▶ WHAT IS BEING ASKED
If a line in the following entries holds the string "lines", include it in the tally. State the total and nothing further.

===== DATASET EXTRACT

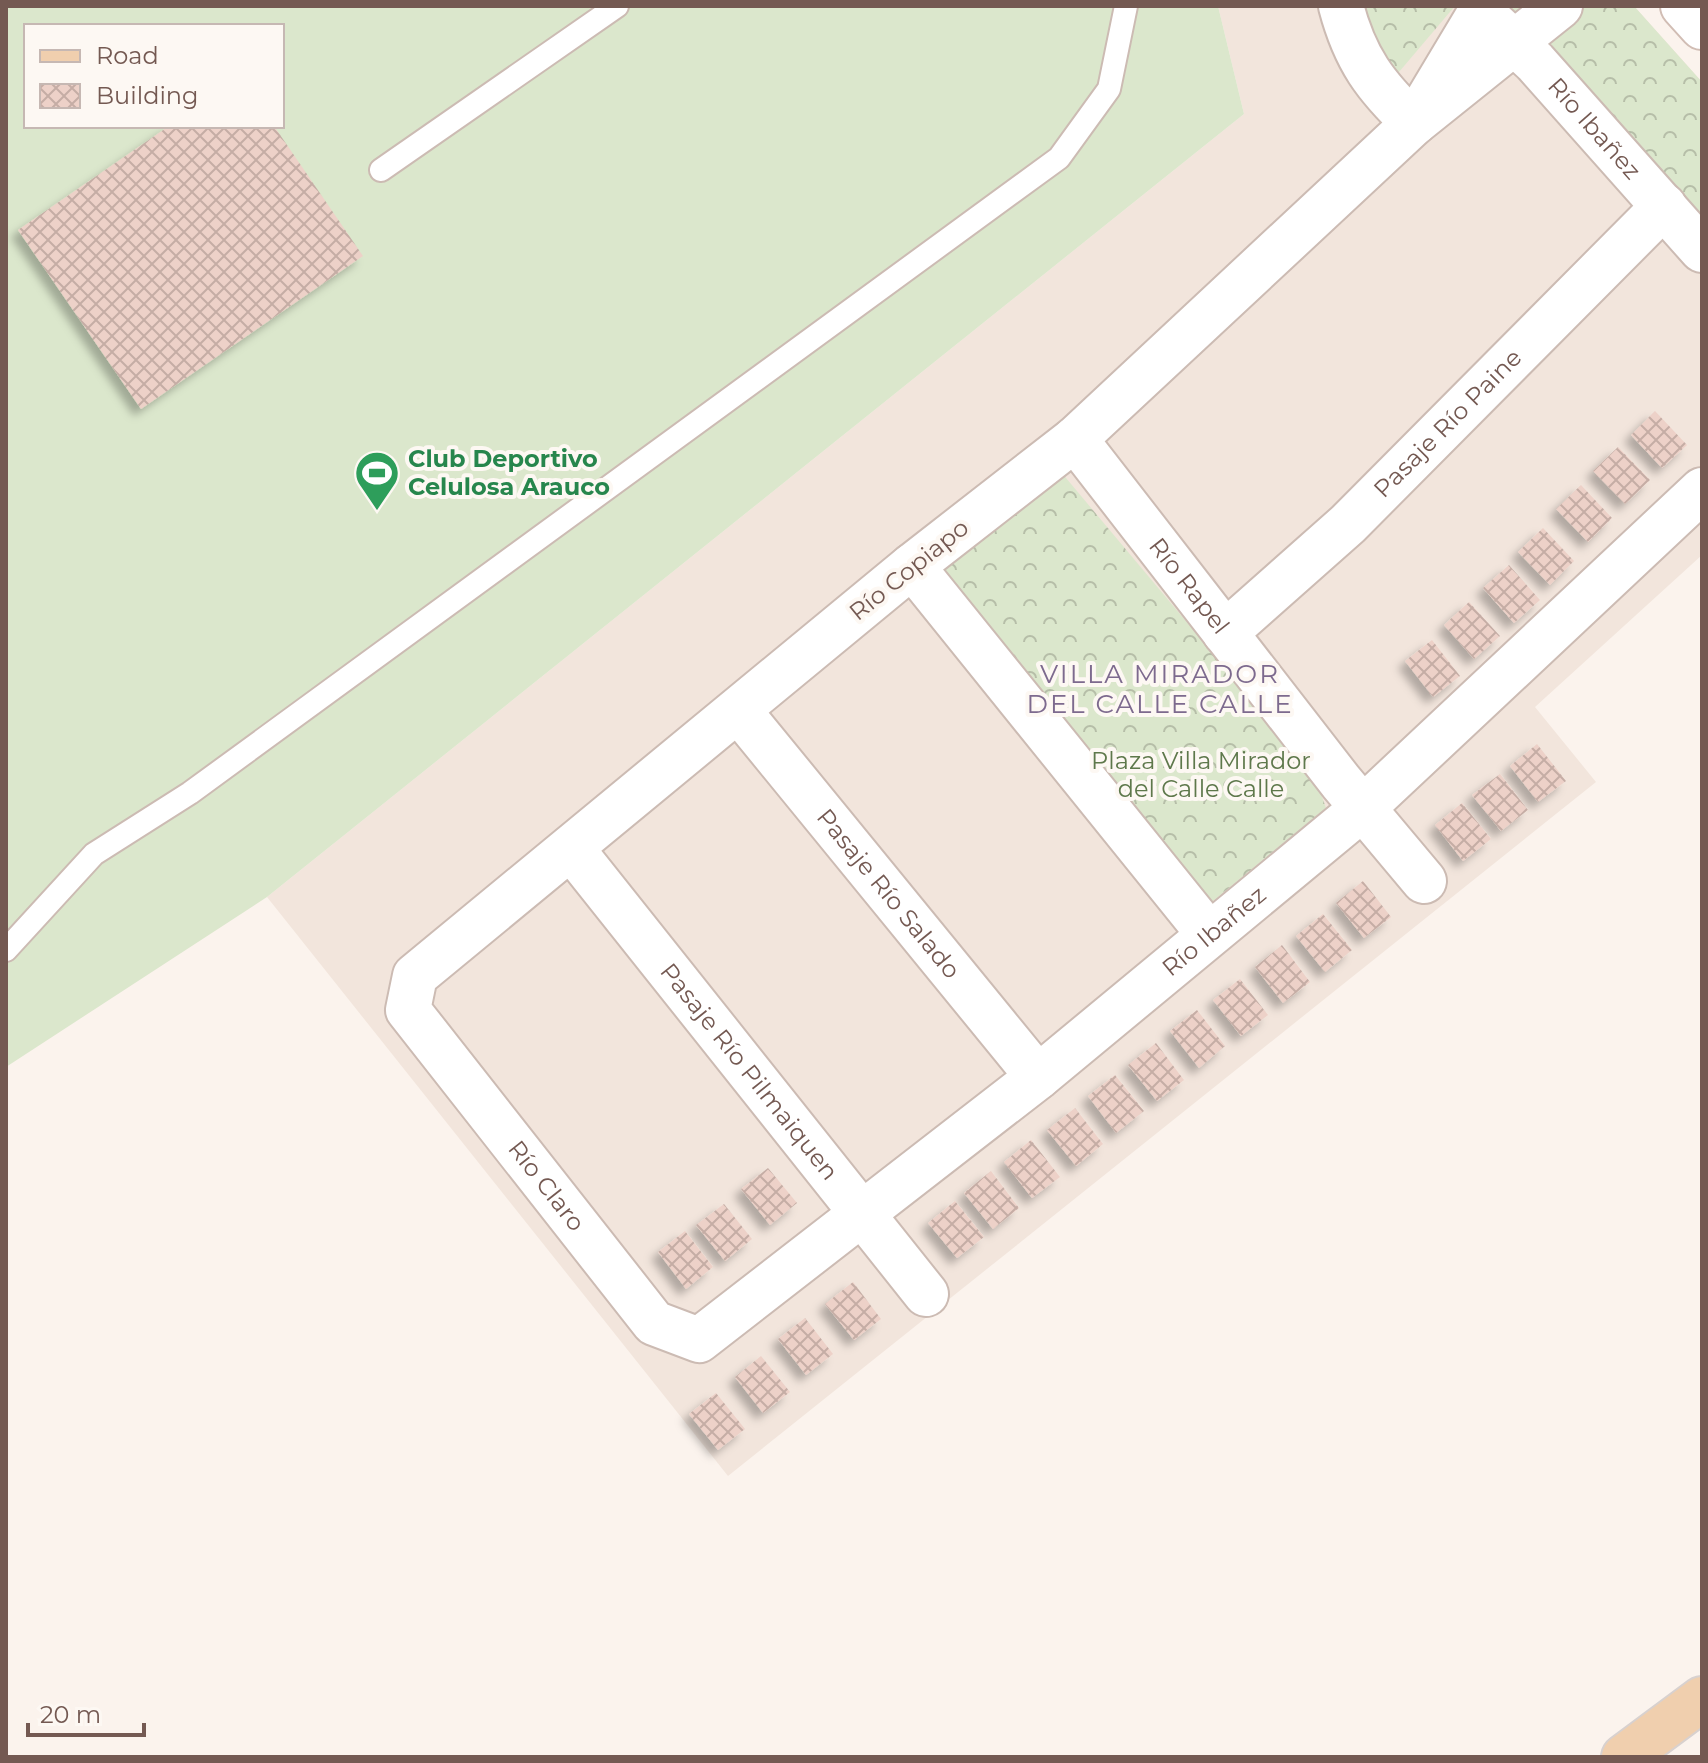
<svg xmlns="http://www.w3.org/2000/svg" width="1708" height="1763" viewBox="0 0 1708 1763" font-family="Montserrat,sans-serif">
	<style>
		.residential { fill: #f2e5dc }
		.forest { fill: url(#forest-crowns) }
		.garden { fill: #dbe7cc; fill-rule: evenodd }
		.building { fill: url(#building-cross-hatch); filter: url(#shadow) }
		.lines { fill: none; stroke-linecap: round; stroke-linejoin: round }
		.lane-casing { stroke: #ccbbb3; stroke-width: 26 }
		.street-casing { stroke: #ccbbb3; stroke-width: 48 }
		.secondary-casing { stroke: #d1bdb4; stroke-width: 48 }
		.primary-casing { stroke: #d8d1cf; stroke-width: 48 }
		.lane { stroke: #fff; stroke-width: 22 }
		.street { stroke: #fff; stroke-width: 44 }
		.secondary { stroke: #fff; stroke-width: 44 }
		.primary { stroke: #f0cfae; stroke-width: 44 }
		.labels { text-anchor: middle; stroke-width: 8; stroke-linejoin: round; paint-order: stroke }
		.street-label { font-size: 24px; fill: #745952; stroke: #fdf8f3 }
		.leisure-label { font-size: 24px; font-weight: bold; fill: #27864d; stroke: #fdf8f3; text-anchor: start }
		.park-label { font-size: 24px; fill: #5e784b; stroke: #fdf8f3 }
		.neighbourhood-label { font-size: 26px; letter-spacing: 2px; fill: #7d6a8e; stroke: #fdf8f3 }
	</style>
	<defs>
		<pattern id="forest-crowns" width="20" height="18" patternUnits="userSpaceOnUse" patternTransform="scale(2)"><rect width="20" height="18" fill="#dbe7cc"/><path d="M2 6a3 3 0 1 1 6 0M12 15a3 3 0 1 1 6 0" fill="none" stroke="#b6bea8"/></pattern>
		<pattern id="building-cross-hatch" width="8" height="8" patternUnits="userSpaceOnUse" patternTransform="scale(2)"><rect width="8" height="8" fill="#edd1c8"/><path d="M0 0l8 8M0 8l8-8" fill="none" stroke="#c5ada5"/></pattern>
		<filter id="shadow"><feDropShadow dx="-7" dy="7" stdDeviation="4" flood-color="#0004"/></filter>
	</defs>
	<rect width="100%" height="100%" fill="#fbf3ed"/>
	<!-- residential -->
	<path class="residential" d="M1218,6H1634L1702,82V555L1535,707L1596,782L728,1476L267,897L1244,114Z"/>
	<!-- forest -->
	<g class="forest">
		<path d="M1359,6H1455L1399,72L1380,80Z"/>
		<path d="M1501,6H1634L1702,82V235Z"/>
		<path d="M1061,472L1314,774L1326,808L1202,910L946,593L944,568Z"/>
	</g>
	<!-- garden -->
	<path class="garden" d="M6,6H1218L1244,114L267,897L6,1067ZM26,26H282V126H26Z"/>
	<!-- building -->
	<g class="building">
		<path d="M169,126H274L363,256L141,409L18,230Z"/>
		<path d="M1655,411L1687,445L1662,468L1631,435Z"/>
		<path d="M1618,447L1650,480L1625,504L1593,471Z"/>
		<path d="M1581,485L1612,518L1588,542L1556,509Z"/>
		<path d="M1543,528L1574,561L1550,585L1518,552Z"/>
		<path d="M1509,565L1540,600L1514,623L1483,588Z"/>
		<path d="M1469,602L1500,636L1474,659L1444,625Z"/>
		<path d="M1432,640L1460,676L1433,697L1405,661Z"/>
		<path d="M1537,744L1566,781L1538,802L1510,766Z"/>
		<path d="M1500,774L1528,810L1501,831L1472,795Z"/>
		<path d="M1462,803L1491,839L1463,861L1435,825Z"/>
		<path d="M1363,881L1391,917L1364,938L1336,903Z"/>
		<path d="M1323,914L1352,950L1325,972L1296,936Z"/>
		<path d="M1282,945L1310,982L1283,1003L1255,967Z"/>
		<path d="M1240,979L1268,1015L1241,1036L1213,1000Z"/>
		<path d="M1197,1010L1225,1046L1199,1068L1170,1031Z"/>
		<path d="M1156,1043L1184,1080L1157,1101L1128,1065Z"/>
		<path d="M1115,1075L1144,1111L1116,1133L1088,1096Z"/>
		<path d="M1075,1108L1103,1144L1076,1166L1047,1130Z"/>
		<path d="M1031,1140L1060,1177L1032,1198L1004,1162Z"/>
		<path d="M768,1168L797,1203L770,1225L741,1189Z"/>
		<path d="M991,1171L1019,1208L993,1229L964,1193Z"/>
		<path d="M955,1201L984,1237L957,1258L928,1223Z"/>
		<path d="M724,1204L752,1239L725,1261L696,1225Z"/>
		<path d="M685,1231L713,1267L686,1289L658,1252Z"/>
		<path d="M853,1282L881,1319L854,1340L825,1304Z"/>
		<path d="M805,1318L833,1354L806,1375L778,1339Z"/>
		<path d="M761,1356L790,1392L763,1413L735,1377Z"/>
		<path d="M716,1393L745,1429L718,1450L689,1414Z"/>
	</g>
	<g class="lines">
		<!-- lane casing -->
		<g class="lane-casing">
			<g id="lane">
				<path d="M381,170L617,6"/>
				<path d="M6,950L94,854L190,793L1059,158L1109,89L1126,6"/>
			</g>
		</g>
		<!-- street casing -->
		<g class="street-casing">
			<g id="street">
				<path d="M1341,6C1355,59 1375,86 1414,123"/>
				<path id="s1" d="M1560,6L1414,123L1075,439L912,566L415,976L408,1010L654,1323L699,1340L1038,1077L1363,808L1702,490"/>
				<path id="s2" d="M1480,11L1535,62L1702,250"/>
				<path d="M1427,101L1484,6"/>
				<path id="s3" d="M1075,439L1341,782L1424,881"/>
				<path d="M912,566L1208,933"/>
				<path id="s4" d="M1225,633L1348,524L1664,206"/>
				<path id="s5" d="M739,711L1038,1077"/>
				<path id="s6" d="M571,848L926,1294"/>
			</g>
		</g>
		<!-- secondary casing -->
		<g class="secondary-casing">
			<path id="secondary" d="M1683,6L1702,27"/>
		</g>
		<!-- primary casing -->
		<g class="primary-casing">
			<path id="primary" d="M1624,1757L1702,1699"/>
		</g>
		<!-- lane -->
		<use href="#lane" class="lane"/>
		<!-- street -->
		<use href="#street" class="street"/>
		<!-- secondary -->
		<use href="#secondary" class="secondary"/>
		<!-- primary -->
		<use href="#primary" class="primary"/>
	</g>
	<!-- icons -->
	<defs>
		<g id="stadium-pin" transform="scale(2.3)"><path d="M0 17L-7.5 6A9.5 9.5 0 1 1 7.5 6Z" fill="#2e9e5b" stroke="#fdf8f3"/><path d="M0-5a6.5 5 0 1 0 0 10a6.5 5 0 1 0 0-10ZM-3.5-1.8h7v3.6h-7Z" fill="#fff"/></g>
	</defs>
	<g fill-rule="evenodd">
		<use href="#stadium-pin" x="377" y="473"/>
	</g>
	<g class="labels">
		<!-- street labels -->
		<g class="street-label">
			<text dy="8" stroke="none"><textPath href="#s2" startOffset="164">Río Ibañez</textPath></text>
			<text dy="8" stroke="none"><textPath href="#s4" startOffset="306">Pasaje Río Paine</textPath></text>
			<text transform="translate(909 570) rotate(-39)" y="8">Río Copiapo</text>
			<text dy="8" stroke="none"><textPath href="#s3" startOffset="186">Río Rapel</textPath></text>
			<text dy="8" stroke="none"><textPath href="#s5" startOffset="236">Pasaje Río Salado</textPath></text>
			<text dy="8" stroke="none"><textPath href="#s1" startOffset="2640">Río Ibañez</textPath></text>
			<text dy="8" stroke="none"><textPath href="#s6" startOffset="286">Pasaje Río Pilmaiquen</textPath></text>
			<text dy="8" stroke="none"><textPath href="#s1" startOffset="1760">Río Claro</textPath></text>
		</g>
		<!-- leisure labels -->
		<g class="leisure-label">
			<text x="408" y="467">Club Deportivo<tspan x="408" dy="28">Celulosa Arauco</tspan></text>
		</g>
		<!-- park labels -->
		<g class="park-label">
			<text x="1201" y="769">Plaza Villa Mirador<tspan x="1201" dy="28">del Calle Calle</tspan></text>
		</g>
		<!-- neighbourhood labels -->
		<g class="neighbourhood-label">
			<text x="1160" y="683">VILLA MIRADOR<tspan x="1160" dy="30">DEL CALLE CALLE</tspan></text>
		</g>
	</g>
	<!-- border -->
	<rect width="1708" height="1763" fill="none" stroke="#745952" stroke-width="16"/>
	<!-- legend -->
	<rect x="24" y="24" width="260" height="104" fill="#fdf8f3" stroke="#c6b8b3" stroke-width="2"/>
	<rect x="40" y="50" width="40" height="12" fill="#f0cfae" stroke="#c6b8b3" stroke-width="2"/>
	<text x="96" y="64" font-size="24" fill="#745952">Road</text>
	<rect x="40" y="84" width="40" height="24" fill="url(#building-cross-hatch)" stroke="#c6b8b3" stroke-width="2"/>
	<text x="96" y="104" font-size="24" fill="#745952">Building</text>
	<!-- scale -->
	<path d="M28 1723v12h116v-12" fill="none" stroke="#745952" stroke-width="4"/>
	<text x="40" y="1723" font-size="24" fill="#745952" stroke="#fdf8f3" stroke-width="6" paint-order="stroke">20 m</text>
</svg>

==========
===== DATASET EXTRACT

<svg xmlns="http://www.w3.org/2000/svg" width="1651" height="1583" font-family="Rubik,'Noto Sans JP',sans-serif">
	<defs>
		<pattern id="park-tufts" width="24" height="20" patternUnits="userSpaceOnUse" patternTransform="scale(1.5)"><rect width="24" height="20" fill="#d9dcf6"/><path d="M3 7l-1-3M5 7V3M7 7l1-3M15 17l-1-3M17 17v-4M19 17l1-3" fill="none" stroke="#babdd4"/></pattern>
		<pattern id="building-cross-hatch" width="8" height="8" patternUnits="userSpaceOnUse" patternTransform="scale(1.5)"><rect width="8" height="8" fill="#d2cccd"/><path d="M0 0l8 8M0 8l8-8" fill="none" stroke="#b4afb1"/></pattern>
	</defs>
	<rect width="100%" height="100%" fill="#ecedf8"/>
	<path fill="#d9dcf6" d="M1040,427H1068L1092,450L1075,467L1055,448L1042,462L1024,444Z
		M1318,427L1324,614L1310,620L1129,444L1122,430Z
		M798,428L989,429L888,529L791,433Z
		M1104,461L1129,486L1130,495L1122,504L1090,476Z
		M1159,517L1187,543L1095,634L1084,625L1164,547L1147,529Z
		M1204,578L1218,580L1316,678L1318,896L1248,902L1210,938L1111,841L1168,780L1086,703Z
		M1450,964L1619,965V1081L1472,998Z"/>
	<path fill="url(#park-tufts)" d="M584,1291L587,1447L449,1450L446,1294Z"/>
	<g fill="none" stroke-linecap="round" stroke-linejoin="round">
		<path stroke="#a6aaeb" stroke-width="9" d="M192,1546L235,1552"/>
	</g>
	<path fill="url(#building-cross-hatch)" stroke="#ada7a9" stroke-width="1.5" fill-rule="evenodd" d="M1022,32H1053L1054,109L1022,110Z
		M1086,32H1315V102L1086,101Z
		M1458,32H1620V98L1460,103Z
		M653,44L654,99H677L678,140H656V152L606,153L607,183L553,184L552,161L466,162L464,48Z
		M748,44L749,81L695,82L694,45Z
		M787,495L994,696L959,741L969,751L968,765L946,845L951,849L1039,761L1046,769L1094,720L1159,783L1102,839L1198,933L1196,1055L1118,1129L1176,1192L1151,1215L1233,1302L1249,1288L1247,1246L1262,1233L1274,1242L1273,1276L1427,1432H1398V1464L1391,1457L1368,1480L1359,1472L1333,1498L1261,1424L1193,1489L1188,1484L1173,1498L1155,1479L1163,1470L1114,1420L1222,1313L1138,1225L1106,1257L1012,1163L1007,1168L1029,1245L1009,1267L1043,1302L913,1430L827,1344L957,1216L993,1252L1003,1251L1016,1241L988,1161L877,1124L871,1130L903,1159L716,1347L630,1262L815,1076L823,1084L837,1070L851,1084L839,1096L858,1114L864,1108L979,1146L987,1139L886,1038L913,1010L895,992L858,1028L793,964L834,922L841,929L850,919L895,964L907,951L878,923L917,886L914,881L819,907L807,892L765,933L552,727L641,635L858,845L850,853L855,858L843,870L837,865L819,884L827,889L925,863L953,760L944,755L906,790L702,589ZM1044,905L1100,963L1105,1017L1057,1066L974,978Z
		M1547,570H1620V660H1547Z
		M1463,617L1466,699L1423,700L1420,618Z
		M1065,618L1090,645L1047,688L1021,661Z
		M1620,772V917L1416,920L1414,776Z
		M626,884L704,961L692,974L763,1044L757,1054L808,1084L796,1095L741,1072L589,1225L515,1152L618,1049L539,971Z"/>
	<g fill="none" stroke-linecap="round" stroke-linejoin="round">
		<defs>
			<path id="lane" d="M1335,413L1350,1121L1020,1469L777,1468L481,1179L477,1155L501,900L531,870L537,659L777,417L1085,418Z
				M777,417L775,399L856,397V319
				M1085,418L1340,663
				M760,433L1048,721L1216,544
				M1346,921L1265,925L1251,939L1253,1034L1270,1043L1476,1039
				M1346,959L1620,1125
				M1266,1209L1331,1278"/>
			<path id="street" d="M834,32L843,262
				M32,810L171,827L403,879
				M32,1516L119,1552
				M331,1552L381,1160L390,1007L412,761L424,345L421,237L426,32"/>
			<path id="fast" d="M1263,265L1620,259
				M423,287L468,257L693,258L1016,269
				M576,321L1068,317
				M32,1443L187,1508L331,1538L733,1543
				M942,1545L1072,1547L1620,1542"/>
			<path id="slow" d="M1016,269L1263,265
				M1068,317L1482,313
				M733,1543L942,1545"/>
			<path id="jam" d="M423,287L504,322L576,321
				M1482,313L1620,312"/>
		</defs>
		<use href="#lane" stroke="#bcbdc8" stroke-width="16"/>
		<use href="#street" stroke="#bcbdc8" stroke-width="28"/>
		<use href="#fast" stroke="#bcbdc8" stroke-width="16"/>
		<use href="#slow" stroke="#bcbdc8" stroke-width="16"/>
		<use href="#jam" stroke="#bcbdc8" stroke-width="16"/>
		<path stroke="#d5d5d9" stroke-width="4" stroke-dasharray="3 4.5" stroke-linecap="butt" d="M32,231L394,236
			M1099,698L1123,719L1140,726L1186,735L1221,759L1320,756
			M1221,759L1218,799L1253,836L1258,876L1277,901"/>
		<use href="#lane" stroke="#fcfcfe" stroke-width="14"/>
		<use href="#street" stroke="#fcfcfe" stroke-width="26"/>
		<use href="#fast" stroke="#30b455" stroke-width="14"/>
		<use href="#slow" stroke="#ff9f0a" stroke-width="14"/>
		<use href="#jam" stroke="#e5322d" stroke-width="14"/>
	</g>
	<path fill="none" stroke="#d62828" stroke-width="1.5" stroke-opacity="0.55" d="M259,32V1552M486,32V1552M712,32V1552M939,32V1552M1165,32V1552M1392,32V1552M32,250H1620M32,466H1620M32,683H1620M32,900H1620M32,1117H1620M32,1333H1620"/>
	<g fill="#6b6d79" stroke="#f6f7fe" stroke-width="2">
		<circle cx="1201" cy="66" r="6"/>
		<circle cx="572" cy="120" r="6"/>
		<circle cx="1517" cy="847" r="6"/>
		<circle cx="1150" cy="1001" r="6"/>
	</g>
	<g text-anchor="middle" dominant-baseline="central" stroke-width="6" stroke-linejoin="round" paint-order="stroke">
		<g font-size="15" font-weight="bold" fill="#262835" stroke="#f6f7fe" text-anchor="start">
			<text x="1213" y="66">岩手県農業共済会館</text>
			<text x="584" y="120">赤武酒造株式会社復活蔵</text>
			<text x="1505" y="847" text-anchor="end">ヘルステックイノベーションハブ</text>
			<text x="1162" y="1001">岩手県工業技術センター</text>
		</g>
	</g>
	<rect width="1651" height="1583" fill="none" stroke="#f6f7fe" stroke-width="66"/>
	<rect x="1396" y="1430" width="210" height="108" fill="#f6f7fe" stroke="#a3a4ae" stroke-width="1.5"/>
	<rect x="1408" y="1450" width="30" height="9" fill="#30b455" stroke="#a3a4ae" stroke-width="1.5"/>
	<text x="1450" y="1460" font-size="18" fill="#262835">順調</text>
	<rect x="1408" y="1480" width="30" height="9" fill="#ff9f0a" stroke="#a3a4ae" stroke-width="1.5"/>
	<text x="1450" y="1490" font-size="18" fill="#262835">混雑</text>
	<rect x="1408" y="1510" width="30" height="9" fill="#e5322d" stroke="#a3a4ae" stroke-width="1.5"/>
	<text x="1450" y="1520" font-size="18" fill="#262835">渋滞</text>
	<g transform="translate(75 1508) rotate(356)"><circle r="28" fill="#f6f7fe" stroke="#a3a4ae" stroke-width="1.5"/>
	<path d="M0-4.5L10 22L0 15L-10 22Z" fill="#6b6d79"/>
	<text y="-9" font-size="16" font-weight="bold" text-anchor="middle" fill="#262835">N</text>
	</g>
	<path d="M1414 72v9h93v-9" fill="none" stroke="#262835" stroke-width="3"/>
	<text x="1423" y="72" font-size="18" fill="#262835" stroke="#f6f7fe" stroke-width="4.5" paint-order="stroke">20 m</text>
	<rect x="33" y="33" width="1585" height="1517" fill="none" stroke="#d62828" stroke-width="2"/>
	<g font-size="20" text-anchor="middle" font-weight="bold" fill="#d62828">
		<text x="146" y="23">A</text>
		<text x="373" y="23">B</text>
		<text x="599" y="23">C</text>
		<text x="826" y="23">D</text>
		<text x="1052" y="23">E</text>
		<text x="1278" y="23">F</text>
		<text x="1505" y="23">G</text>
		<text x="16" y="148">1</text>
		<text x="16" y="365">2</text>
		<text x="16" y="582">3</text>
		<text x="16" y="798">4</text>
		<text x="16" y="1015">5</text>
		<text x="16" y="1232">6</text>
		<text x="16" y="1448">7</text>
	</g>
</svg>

==========

▶ EXERCISE SOLUTION
2